Müller Geri · Nationalrat · Aargau · Grüne Fraktion · 2009-06-02
Wortprotokoll
Wenn Sie schauen, wie die Artikel sich entwickelt haben - Sie haben das sehr schön auf der Synopse dargestellt -, sehen Sie, dass man auf der Suche ist, wer einen schnellen Einsatz zum Schutze einer schweizerischen Vertretung im Ausland beschliessen soll. Wenn Sie die Realität anschauen, wie sich so etwas darstellt, ist es nicht etwa so, dass ein solcher Entscheid innert Stunden gefällt werden muss. Bei der Bereitstellung der speziellen Einheiten braucht es mehrere Tage oder Wochen, bis diese gehen können. Wir meinen, da sei genug Zeit vorhanden, um die beiden Kommissionen zu einer ausserordentlichen Sitzung zusammenzurufen, mit diesen die Lage zu besprechen und in Bezug auf diesen Einsatz die Mehrheit entscheiden zu lassen.
Warum das? Auch solch schnelle Einsätze müssen möglichst breit demokratisch abgestützt werden. In der Kommission wurde zwar gesagt, dass sei nicht möglich, weil wir auch noch andere Arbeitstätigkeiten hätten und deshalb nicht in einer kurzen Frist zusammengezogen werden könnten. Dieses Argument erachte ich als falsch respektive auch als despektierlich. Die Hauptaufgabe der Parlamentarier ist wirklich das Nationalratsmandat respektive halt eben auch das Kommissionsmandat. Die Mitglieder der Aussen- oder Sicherheitspolitischen Kommission - diese zwei Kommissionen würden einberufen - sollten in der grossen Mehrheit abrufbar sein. Wer nicht kommen kann, kann sich durch ein Fraktionsmitglied vertreten lassen. Aber so hat man für eine kleine Funktion das Abbild des Parlamentes in der Kommission. Ich bin gegenwärtig Präsident der Aussenpolitischen Kommission. Mit Bruno Zuppiger und mir hätten also zwei vernünftige Menschen die Ehre, zu einer ausserordentlichen Sitzung einberufen zu werden. Das wäre gegenwärtig der Fall.
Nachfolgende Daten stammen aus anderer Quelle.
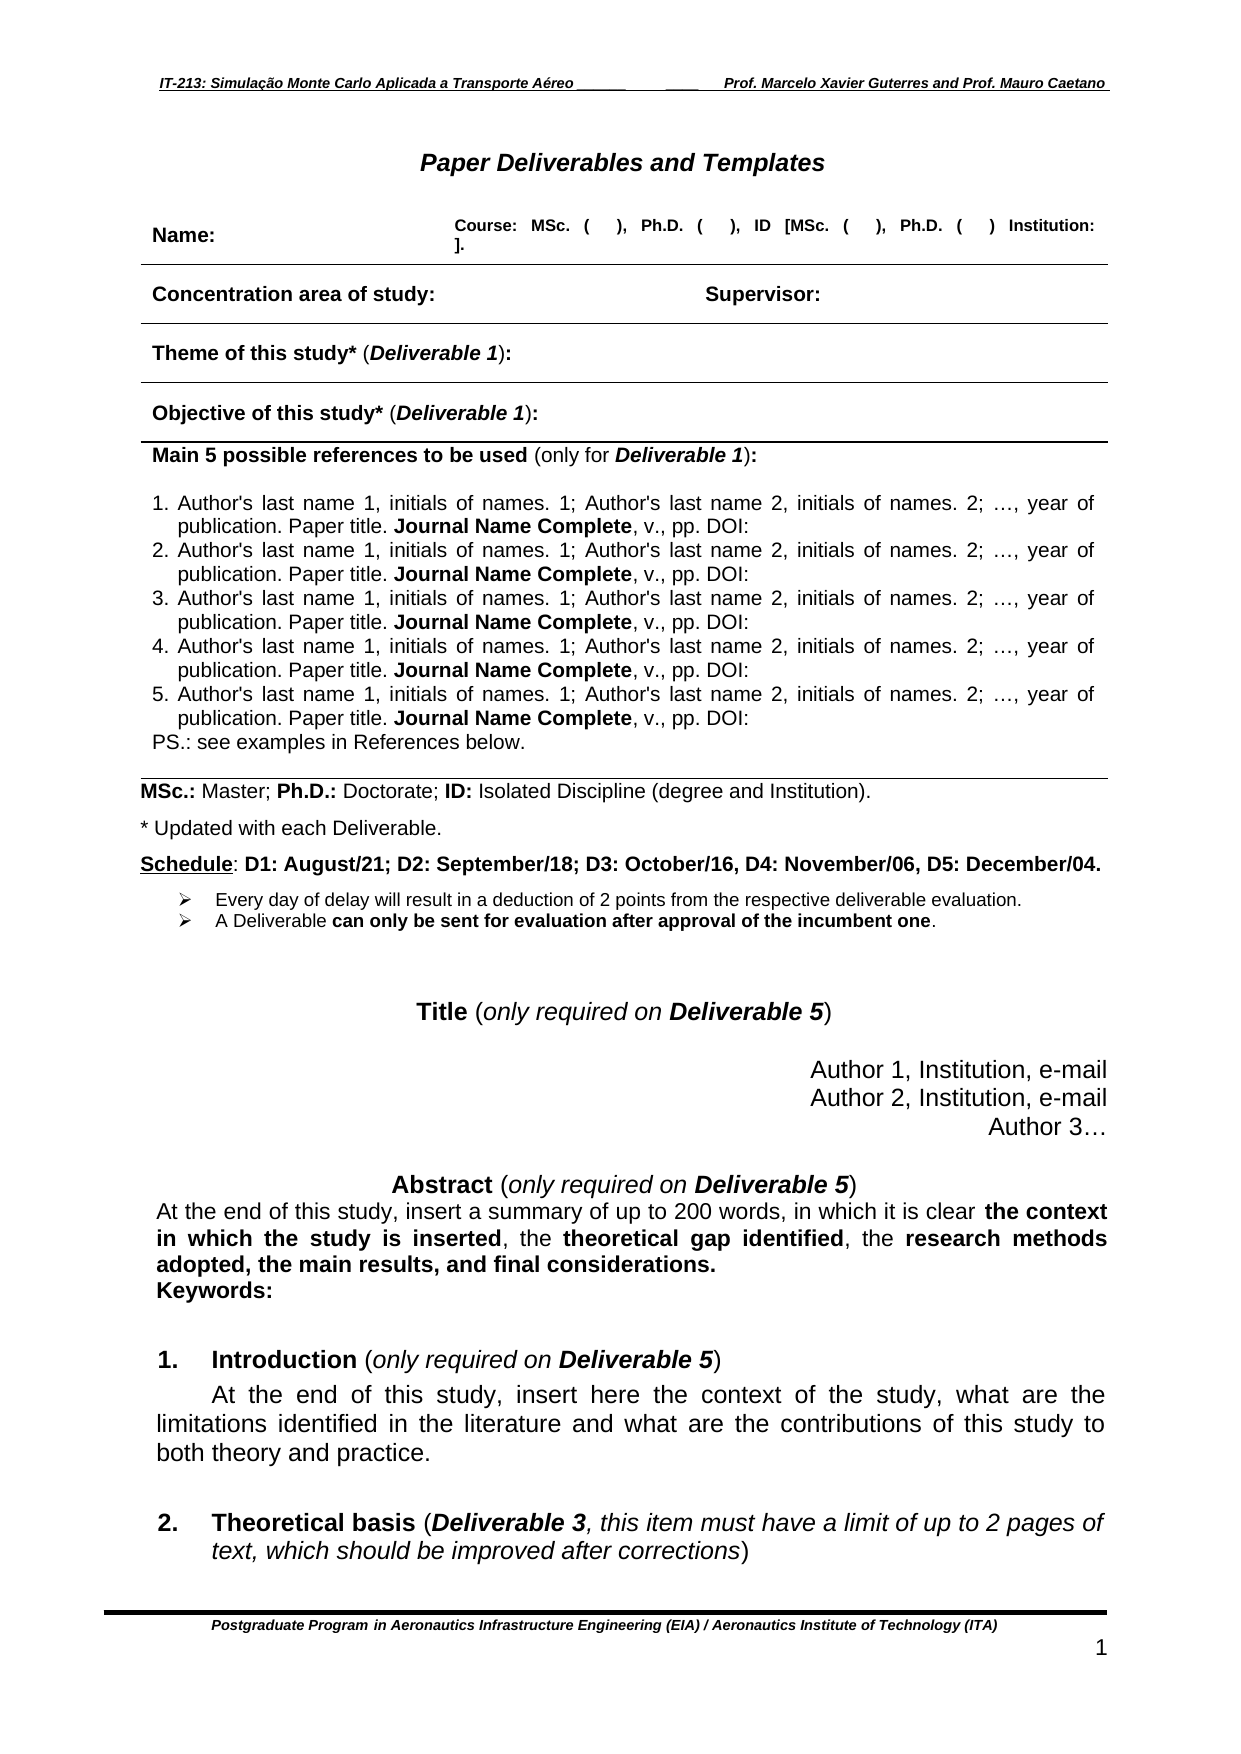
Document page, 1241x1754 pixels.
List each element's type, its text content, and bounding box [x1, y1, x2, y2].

text Title (only required on Deliverable 5) [141, 997, 1107, 1026]
text At the end of this study, insert a summary of up to 200 words, in which it is clear the context in which the study is inserted, the theoretical gap identified, the research methods adopted, the main results, and final considerations. [156, 1198, 1107, 1277]
text Keywords: [156, 1277, 1107, 1304]
text Schedule: D1: August/21; D2: September/18; D3: October/16, D4: November/06, D5: December/04. [140, 852, 1107, 876]
text * Updated with each Deliverable. [140, 816, 1107, 839]
text MSc.: Master; Ph.D.: Doctorate; ID: Isolated Discipline (degree and Institution). [140, 779, 1107, 803]
list Introduction (only required on Deliverable 5) [157, 1345, 1107, 1374]
table_cell Objective of this study* (Deliverable 1): [141, 383, 1108, 441]
list Every day of delay will result in a deduction of 2 points from the respective deliverable evaluation. [178, 888, 1107, 910]
table_cell Supervisor: [694, 265, 1108, 323]
table_cell Theme of this study* (Deliverable 1): [141, 324, 1108, 382]
text Paper Deliverables and Templates [141, 148, 1107, 176]
text Author 2, Institution, e-mail [141, 1083, 1107, 1112]
list A Deliverable can only be sent for evaluation after approval of the incumbent one. [178, 910, 1107, 932]
text Author 3… [141, 1112, 1107, 1141]
table_header Name: [141, 205, 443, 264]
list Theoretical basis (Deliverable 3, this item must have a limit of up to 2 pages of text, which should be improved after corrections) [157, 1507, 1107, 1565]
text Author 1, Institution, e-mail [141, 1054, 1107, 1083]
text Abstract (only required on Deliverable 5) [141, 1169, 1107, 1198]
table_cell Concentration area of study: [141, 265, 694, 323]
text At the end of this study, insert here the context of the study, what are the limitations identified in the literature and what are the contributions of this study to both theory and practice. [156, 1380, 1107, 1466]
table_header Course: MSc. ( ), Ph.D. ( ), ID [MSc. ( ), Ph.D. ( ) Institution: ]. [443, 205, 1108, 264]
table_cell Main 5 possible references to be used (only for Deliverable 1): Author's last name 1, initials of names. 1; Author's last name 2, initials of names. 2; …, year of publication. Paper title. Journal Name Complete, v., pp. DOI: Author's last name 1, initials of names. 1; Author's last name 2, initials of names. 2; …, year of publication. Paper title. Journal Name Complete, v., pp. DOI: Author's last name 1, initials of names. 1; Author's last name 2, initials of names. 2; …, year of publication. Paper title. Journal Name Complete, v., pp. DOI: Author's last name 1, initials of names. 1; Author's last name 2, initials of names. 2; …, year of publication. Paper title. Journal Name Complete, v., pp. DOI: Author's last name 1, initials of names. 1; Author's last name 2, initials of names. 2; …, year of publication. Paper title. Journal Name Complete, v., pp. DOI: PS.: see examples in References below. [141, 443, 1108, 778]
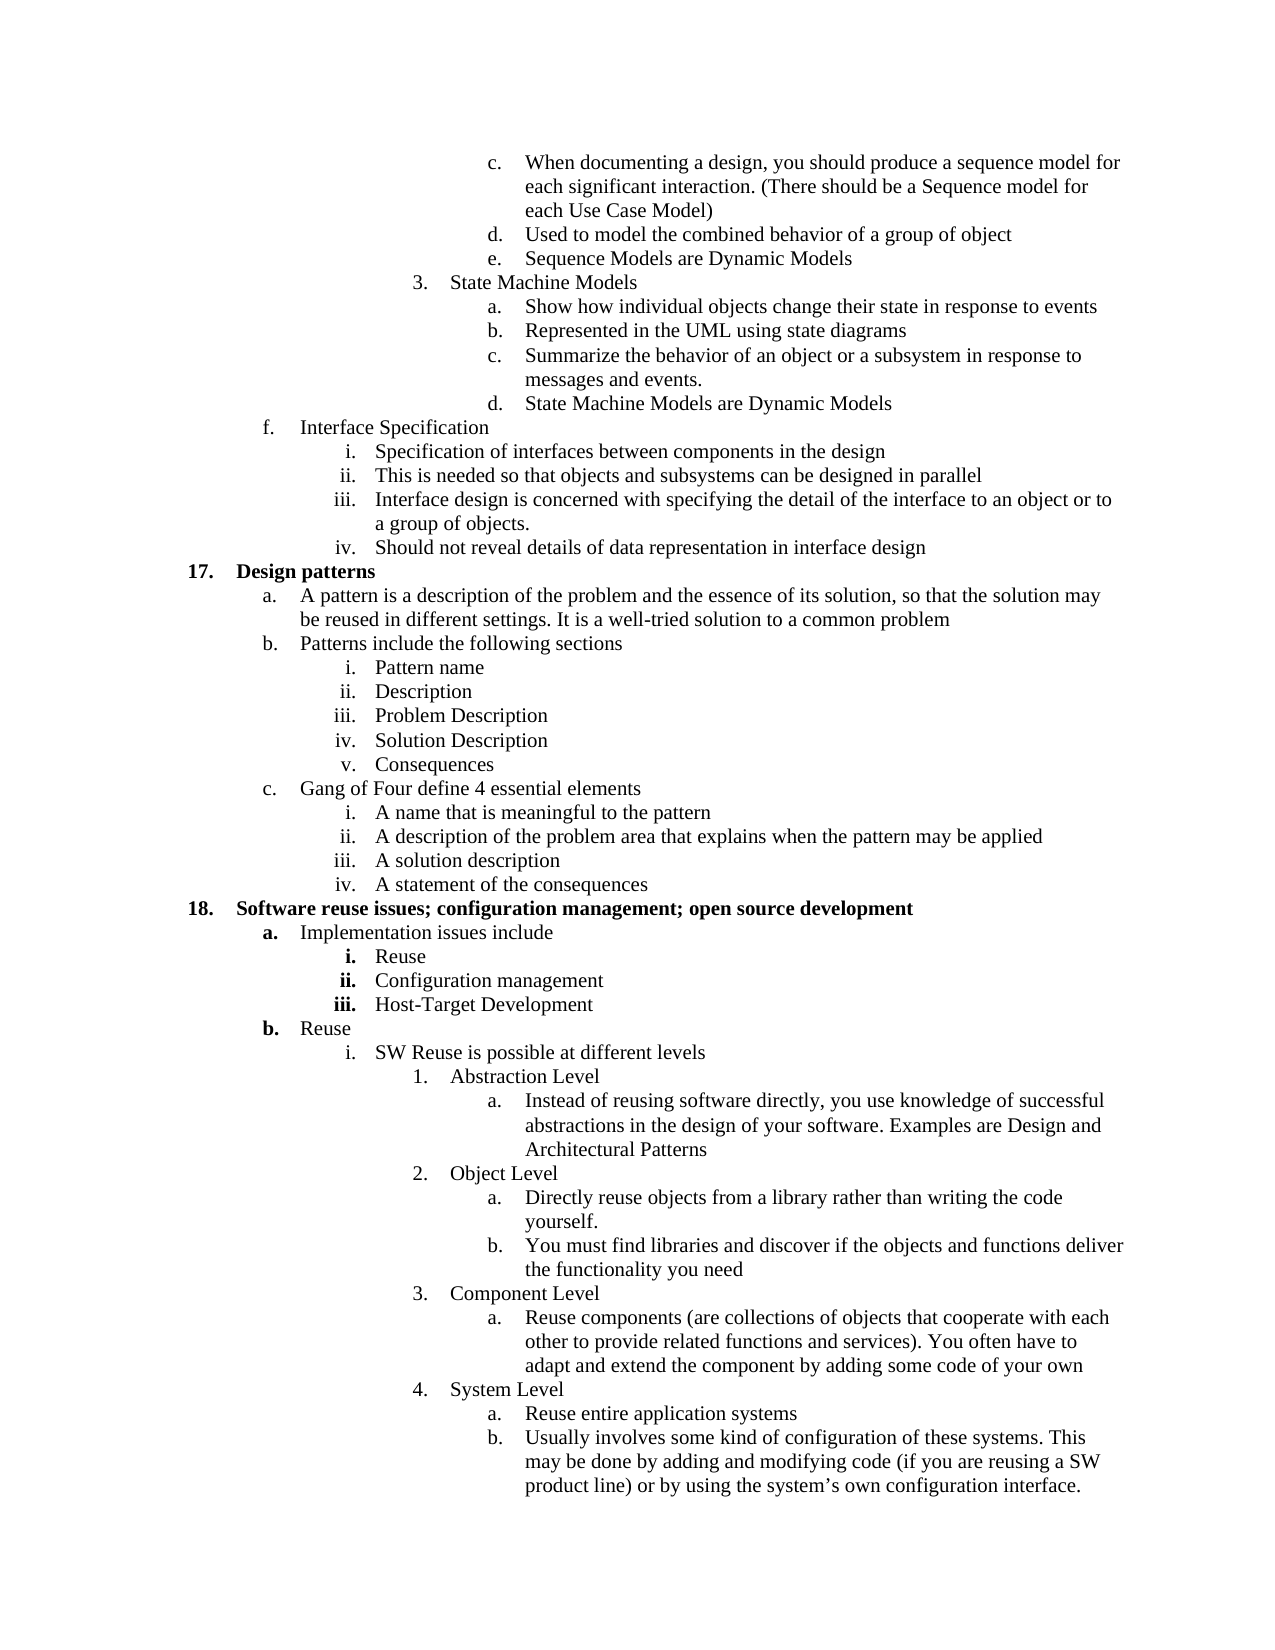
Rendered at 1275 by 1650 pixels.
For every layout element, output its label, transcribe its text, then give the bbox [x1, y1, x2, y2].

list A pattern is a description of the problem and the essence of its solution, so that the solution may be reused in different settings. It is a well-tried solution to a common problem [262, 583, 1125, 631]
list Design patterns [187, 559, 1125, 583]
list Abstraction Level [412, 1064, 1125, 1088]
list Gang of Four define 4 essential elements [262, 776, 1125, 800]
list Instead of reusing software directly, you use knowledge of successful abstractions in the design of your software. Examples are Design and Architectural Patterns [487, 1088, 1125, 1161]
list Pattern name [356, 655, 1125, 679]
list Reuse components (are collections of objects that cooperate with each other to provide related functions and services). You often have to adapt and extend the component by adding some code of your own [487, 1305, 1125, 1377]
list State Machine Models are Dynamic Models [487, 391, 1125, 415]
list Directly reuse objects from a library rather than writing the code yourself. [487, 1185, 1125, 1233]
list Consequences [356, 752, 1125, 776]
list A description of the problem area that explains when the pattern may be applied [356, 824, 1125, 848]
list Represented in the UML using state diagrams [487, 318, 1125, 342]
list Should not reveal details of data representation in interface design [356, 535, 1125, 559]
list Reuse [262, 1016, 1125, 1040]
list Used to model the combined behavior of a group of object [487, 222, 1125, 246]
list Object Level [412, 1161, 1125, 1185]
list A statement of the consequences [356, 872, 1125, 896]
list Host-Target Development [356, 992, 1125, 1016]
list Summarize the behavior of an object or a subsystem in response to messages and events. [487, 342, 1125, 391]
list Usually involves some kind of configuration of these systems. This may be done by adding and modifying code (if you are reusing a SW product line) or by using the system’s own configuration interface. [487, 1425, 1125, 1497]
list A solution description [356, 848, 1125, 872]
list Interface Specification [262, 415, 1125, 439]
list Configuration management [356, 968, 1125, 992]
list Sequence Models are Dynamic Models [487, 246, 1125, 270]
list SW Reuse is possible at different levels [356, 1040, 1125, 1064]
list Reuse [356, 944, 1125, 968]
list You must find libraries and discover if the objects and functions deliver the functionality you need [487, 1233, 1125, 1281]
list Specification of interfaces between components in the design [356, 439, 1125, 463]
list Problem Description [356, 703, 1125, 727]
list Component Level [412, 1281, 1125, 1305]
list Implementation issues include [262, 920, 1125, 944]
list State Machine Models [412, 270, 1125, 294]
list Description [356, 679, 1125, 703]
list System Level [412, 1377, 1125, 1401]
list Solution Description [356, 727, 1125, 752]
list Software reuse issues; configuration management; open source development [187, 896, 1125, 920]
list Reuse entire application systems [487, 1401, 1125, 1425]
list When documenting a design, you should produce a sequence model for each significant interaction. (There should be a Sequence model for each Use Case Model) [487, 150, 1125, 222]
list A name that is meaningful to the pattern [356, 800, 1125, 824]
list This is needed so that objects and subsystems can be designed in parallel [356, 463, 1125, 487]
list Show how individual objects change their state in response to events [487, 294, 1125, 318]
list Interface design is concerned with specifying the detail of the interface to an object or to a group of objects. [356, 487, 1125, 535]
list Patterns include the following sections [262, 631, 1125, 655]
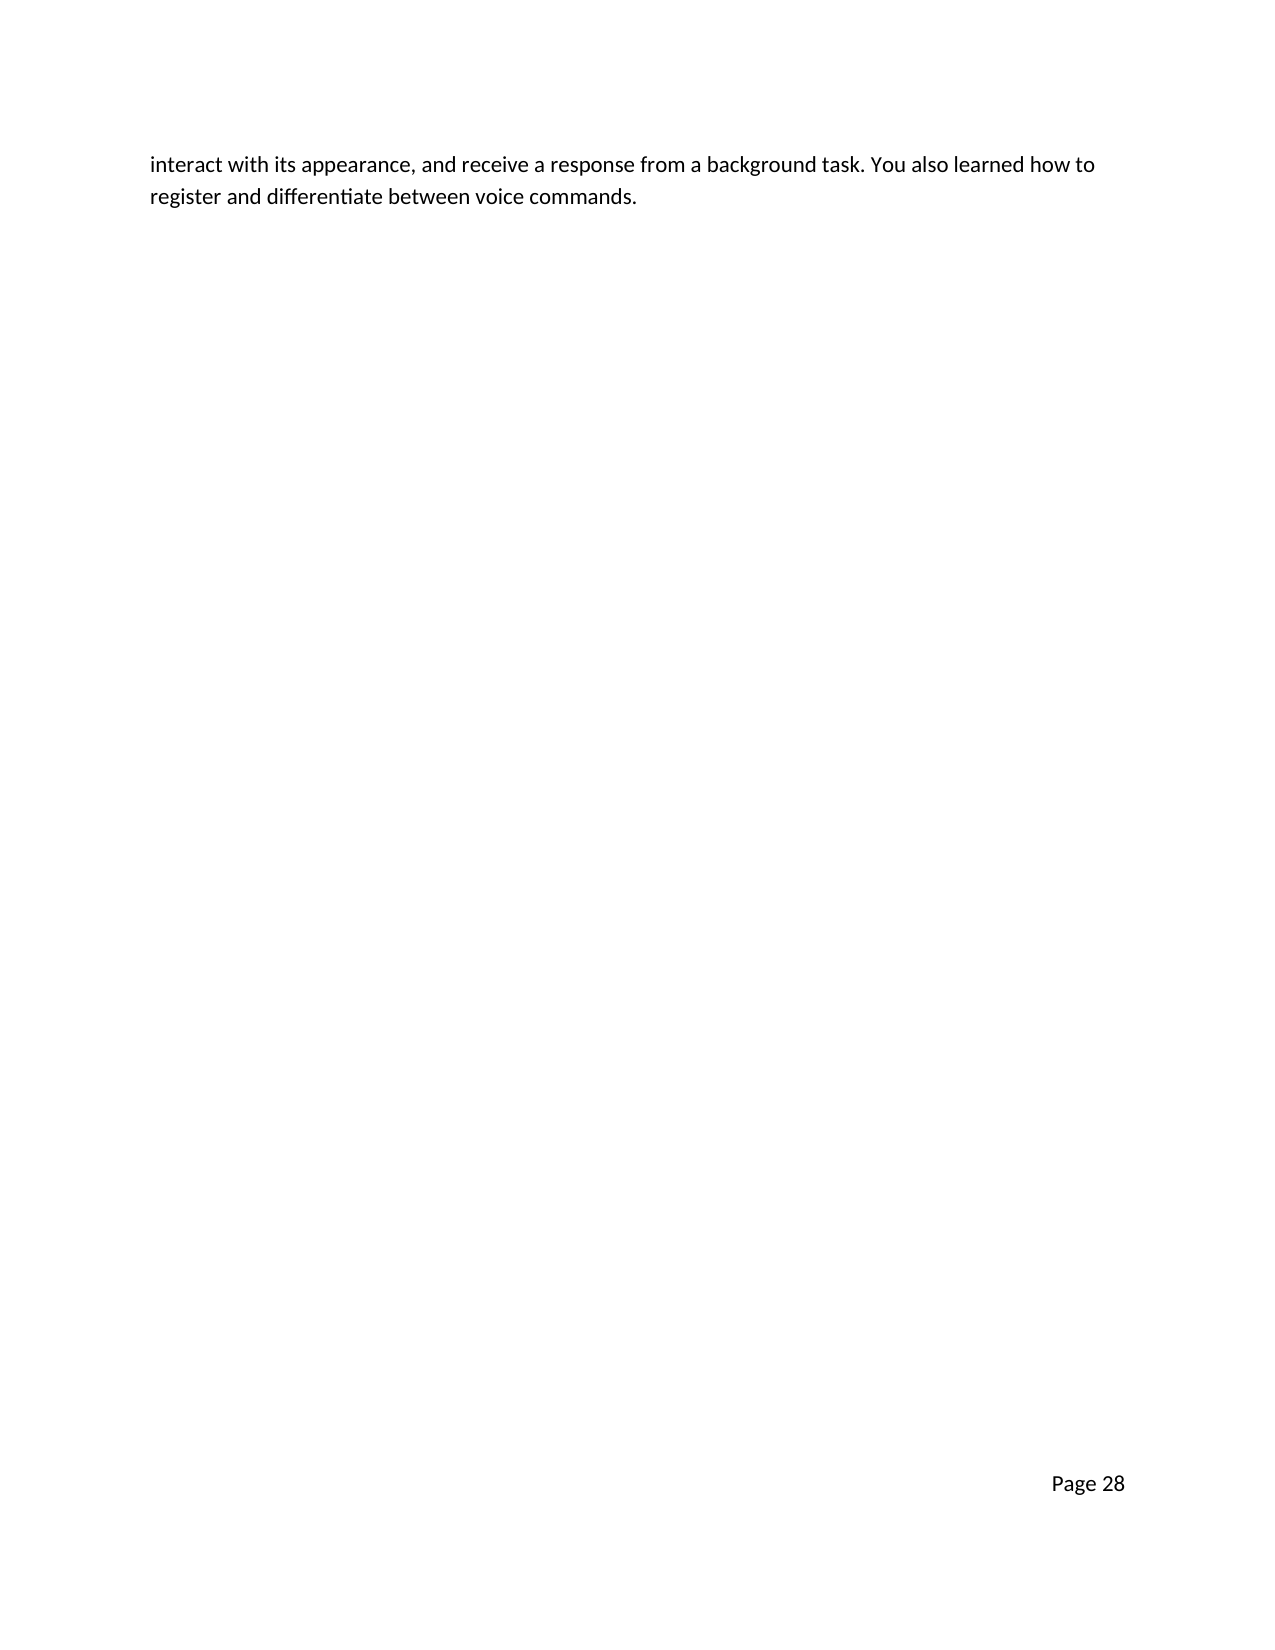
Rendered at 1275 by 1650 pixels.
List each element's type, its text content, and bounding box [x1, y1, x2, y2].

text Voice commands handle important interactions in Windows 10. In this lab, you created a voice command definition file and explored the VCD schema. You added commands to launch the app, interact with its appearance, and receive a response from a background task. You also learned how to register and differentiate between voice commands. [150, 150, 1125, 210]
Aber wir wissen nicht, wie das weitergeht, wie sich das weiterentwickeln kann. Sich einfach nur auf die Kommissionspräsidenten, auf insgesamt vier Personen - Ständerat und Nationalrat - abzustützen, wäre für uns ein Einschnitt in die Demokratie.
Ich bitte Sie also sehr darum zu beschliessen, dass ein solcher Einsatz, der wirklich auch vertraulich sein muss, da bin ich mit Ihnen einverstanden, von einer Kommission gestützt wird. Vertraulichkeit sollte in diesem Rahmen möglich sein, das ist eigentlich klar. Gut, Sie lachen, aber ich meine, dass die GPK, die früher dafür vorgesehen war, mit dieser Vertraulichkeit auch relativ stark gespielt hat. Ich will damit also nur sagen: Vertraulichkeit hat man oder hat man nicht. Es entspricht diesen Kommissionen, solche Geschäfte vertraulich zu halten. Es geht hier wirklich um die Umsetzung der Mehrheitsdemokratie; das sollte auch für einen schnellen Entscheid machbar sein.
Deshalb bitte ich Sie, bei Absatz 4 an dem festzuhalten, was der Nationalrat entschieden hat, und das nicht etwa wieder aufzuweichen.